*** Opening Supplied information ***

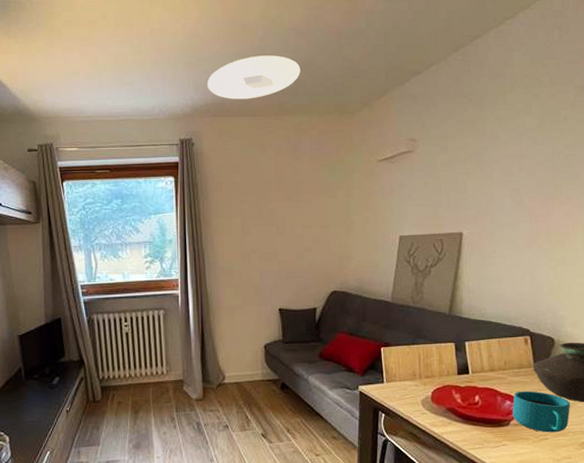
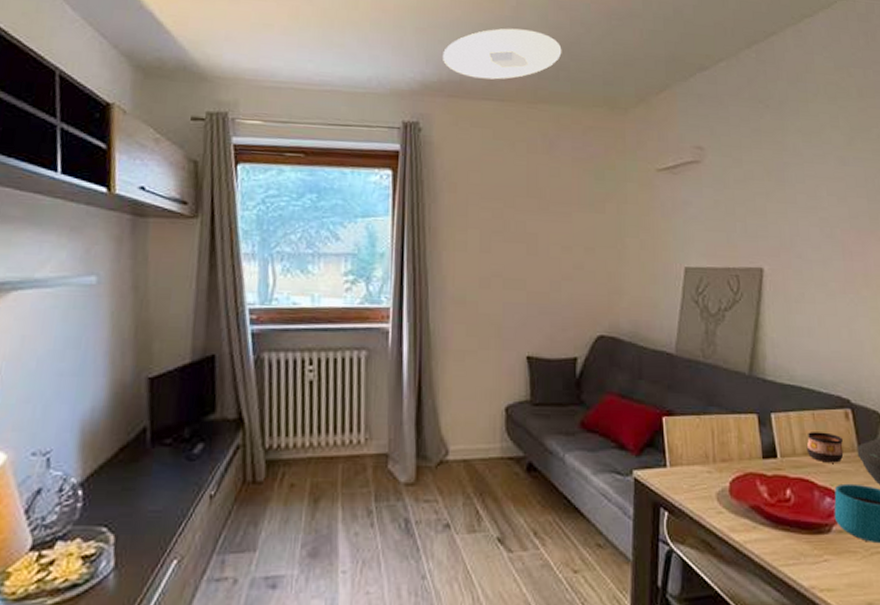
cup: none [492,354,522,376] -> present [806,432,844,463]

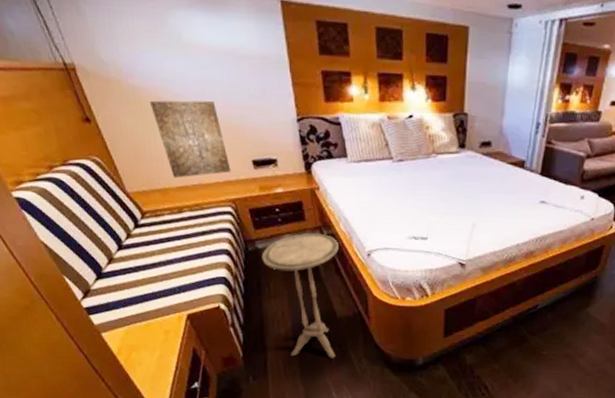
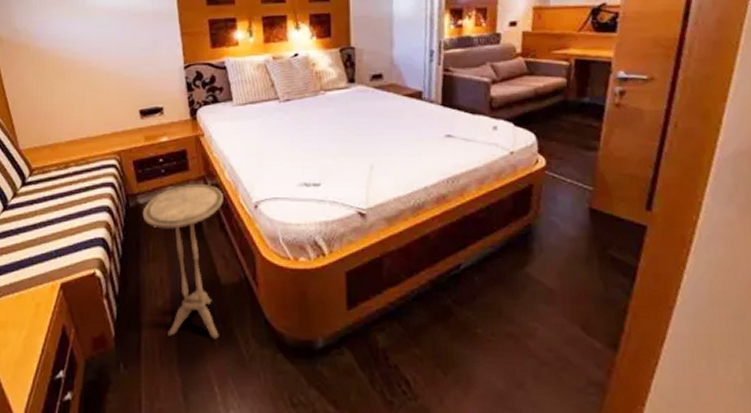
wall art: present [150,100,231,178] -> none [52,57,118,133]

*** Closing Supplied information ***
*** Opening Supplied information ***

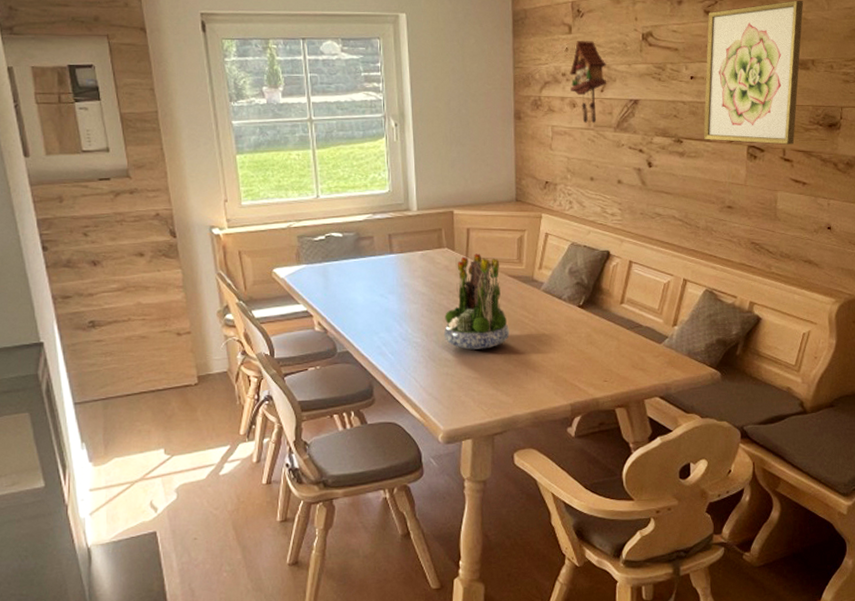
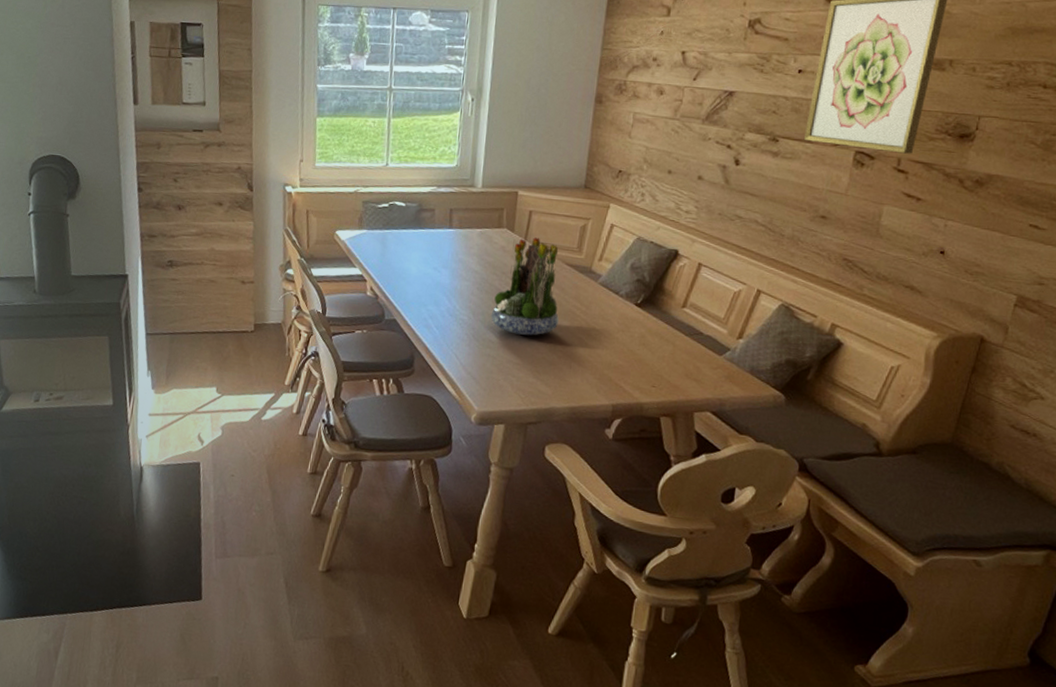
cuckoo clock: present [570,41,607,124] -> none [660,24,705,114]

*** Closing Supplied information ***
*** Opening Supplied information ***

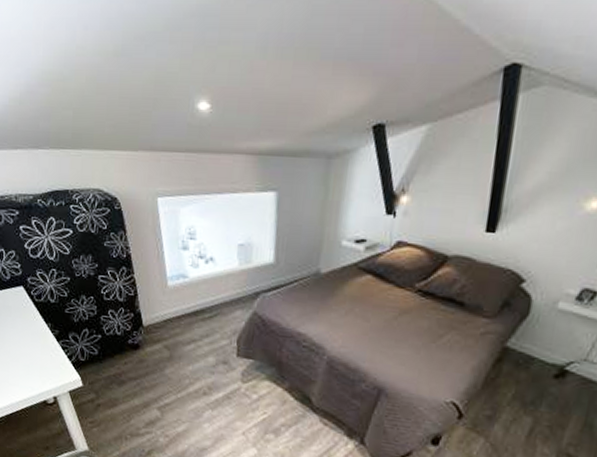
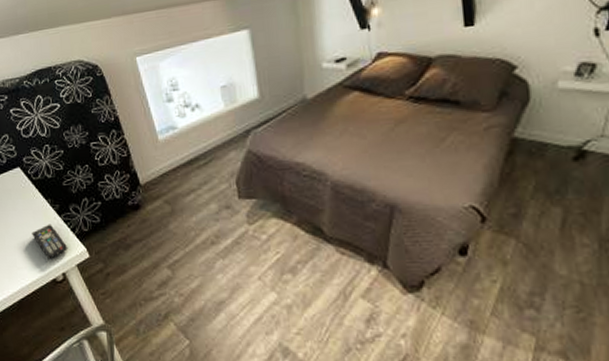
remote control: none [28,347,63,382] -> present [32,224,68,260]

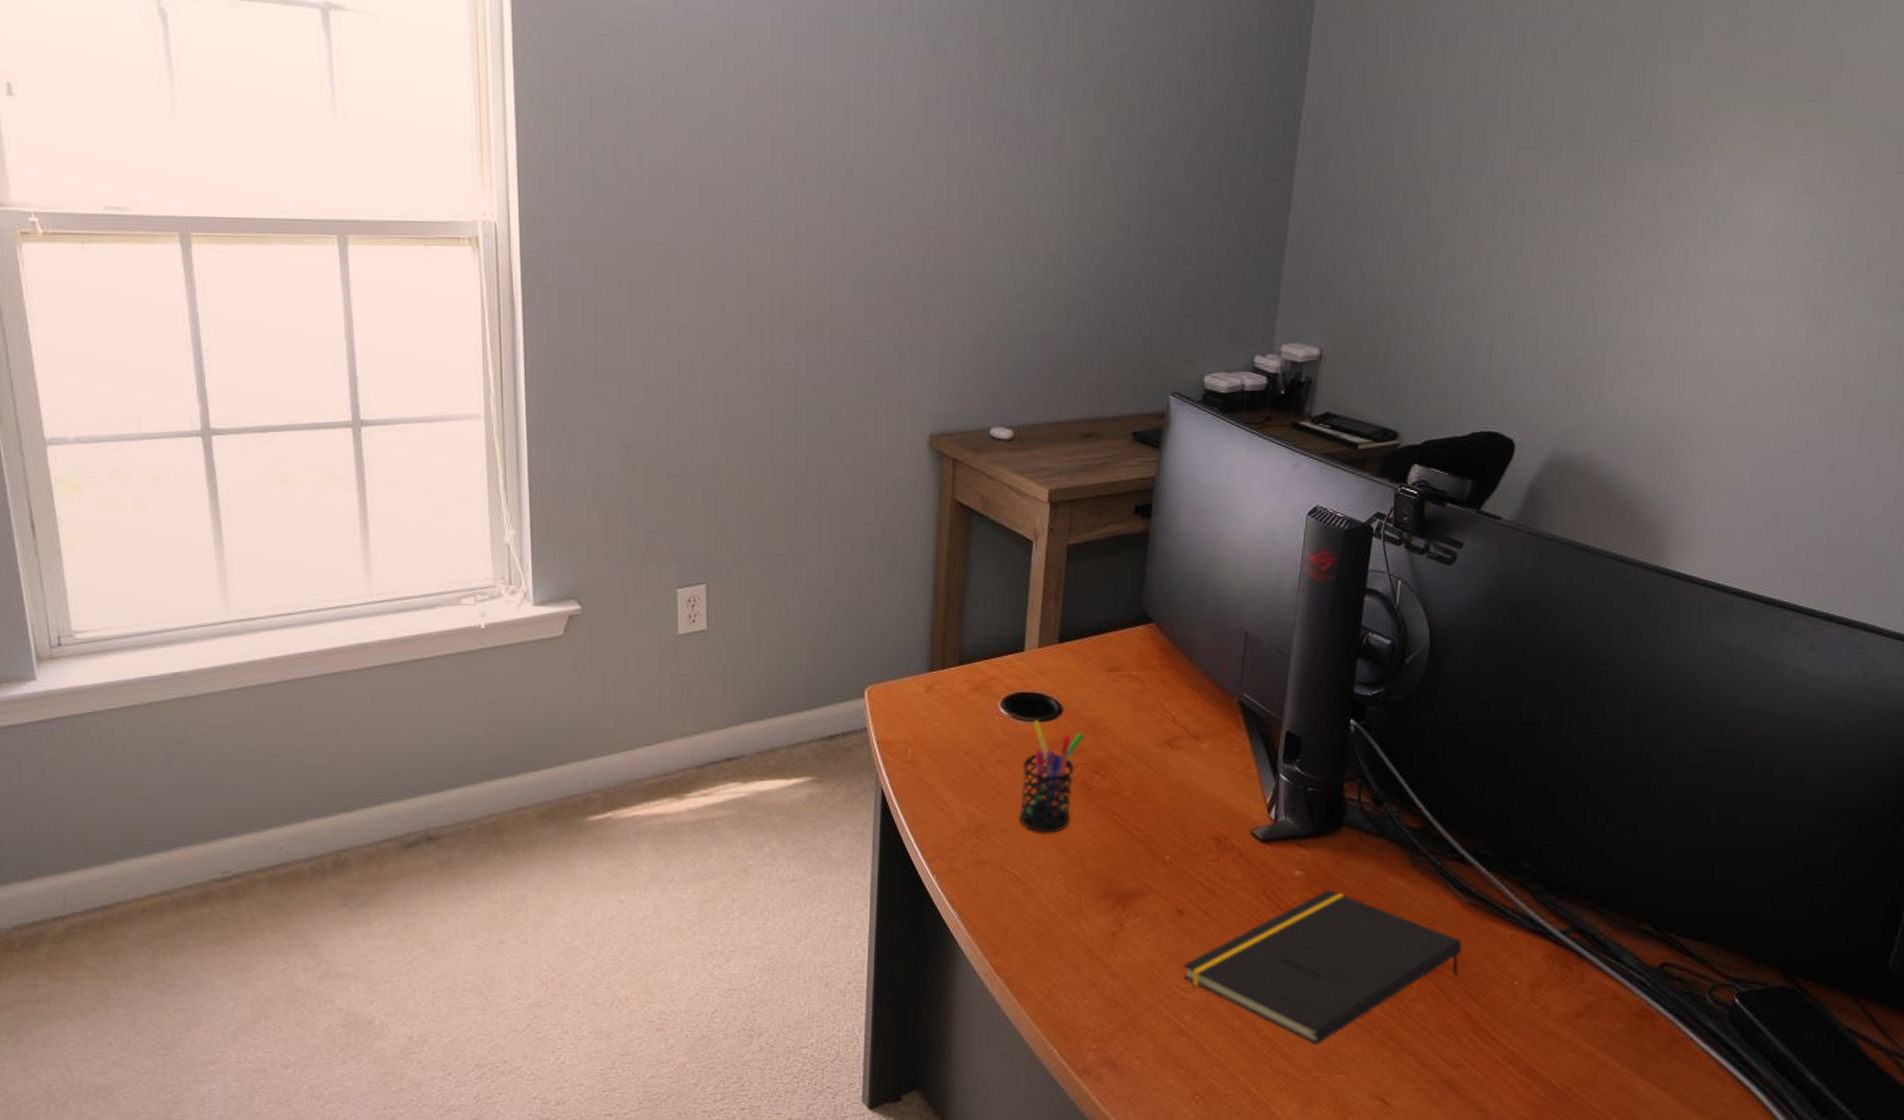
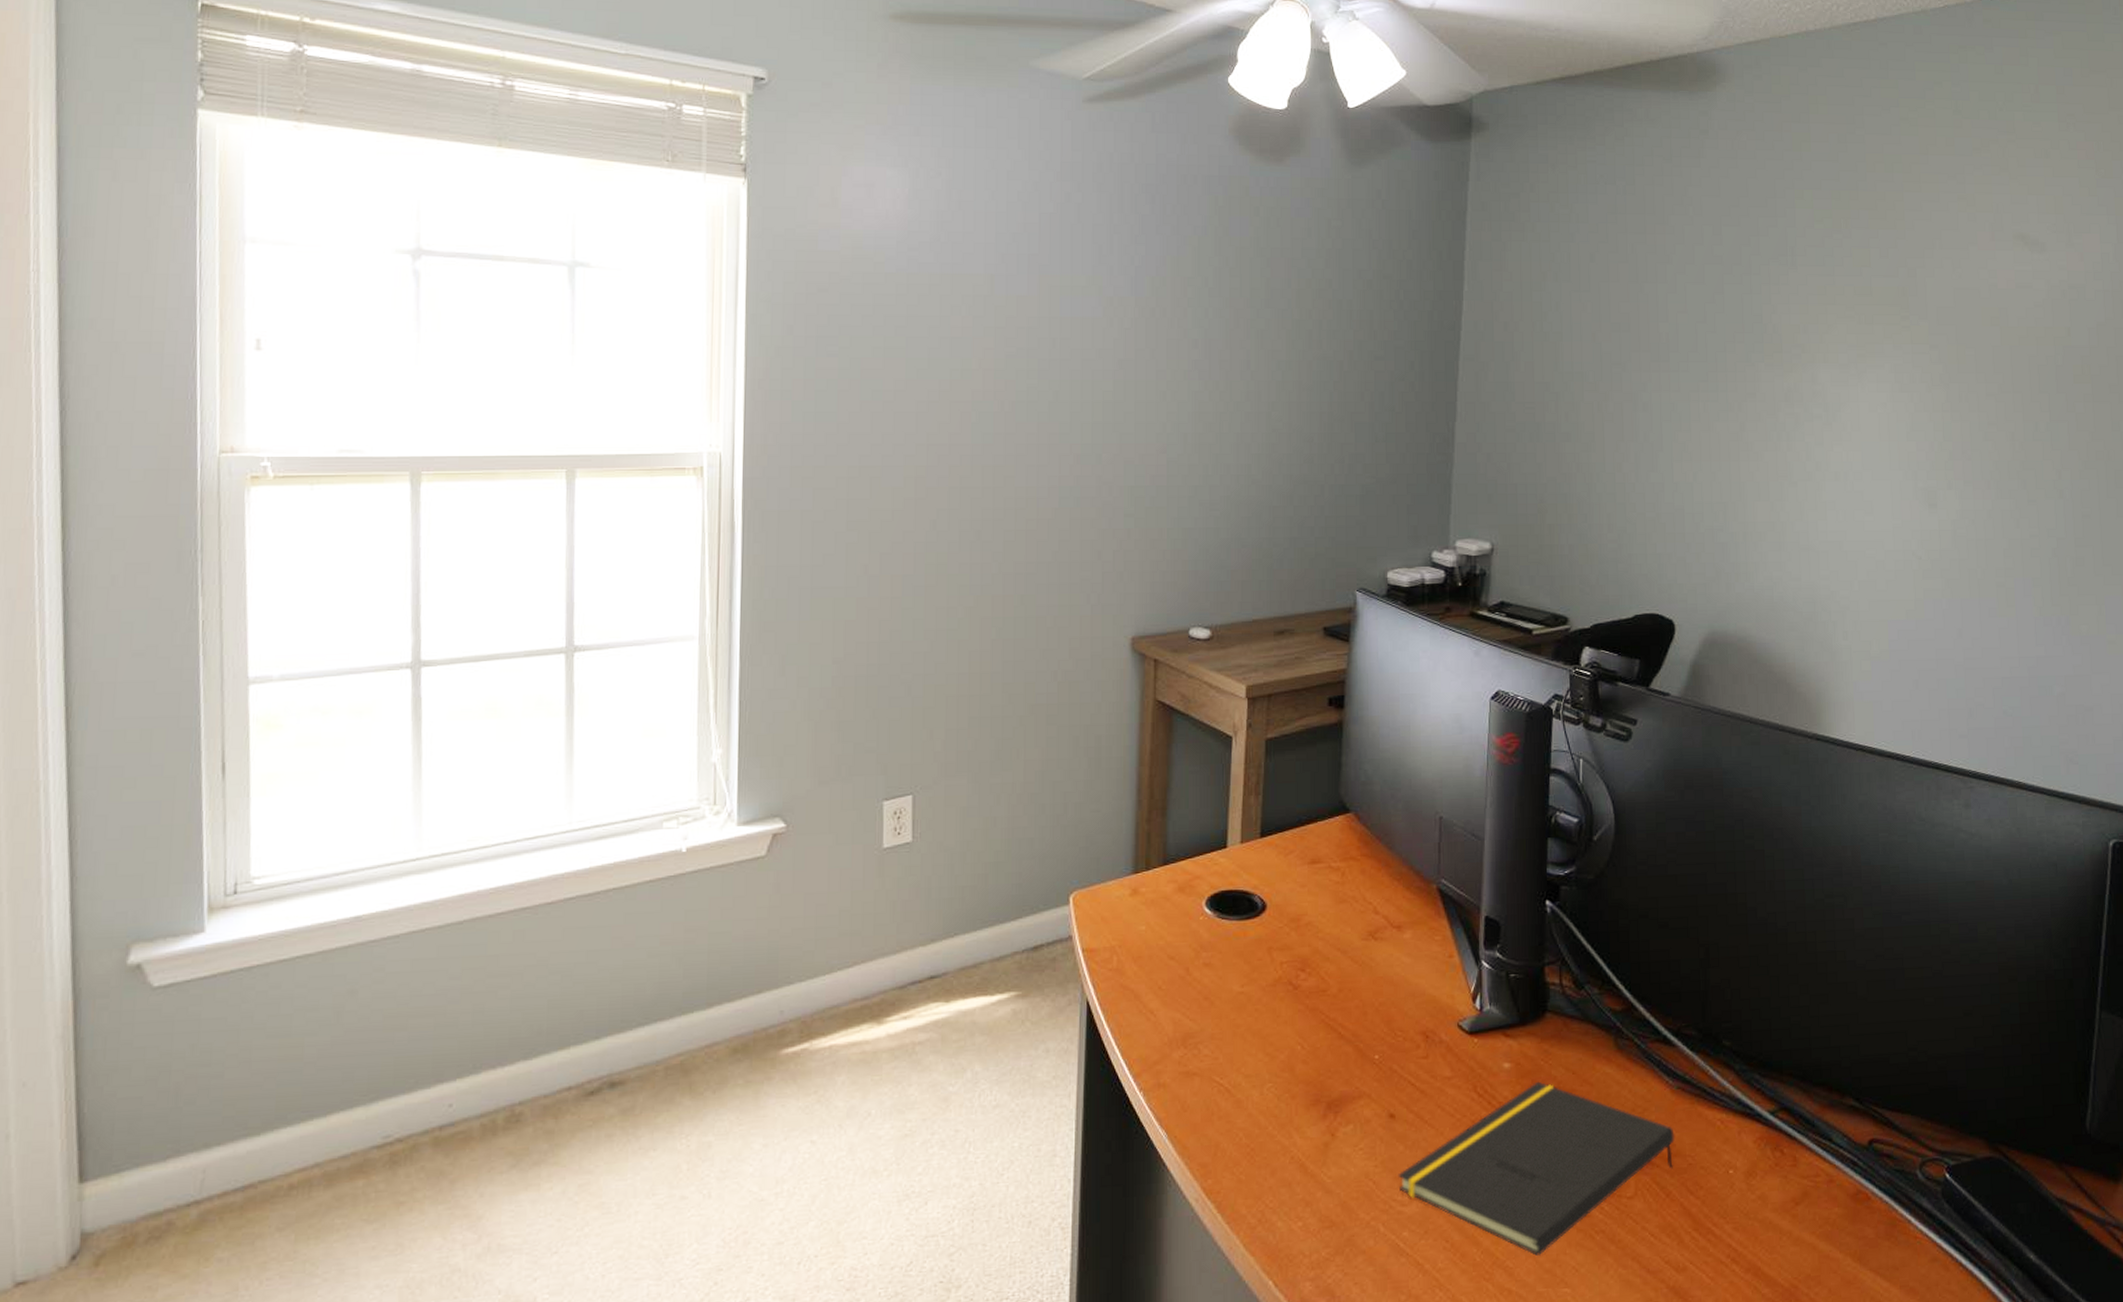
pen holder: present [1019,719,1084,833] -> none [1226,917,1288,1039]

*** Closing Supplied information ***

# What is required:
What you return must match, character for character, the lines above from the one with "cup: none [492,354,522,376]" through the one with "wall art: present", minus any pictures.

# Task answer:
cup: none [492,354,522,376] -> present [806,432,844,463]

wall art: present [150,100,231,178] -> none [52,57,118,133]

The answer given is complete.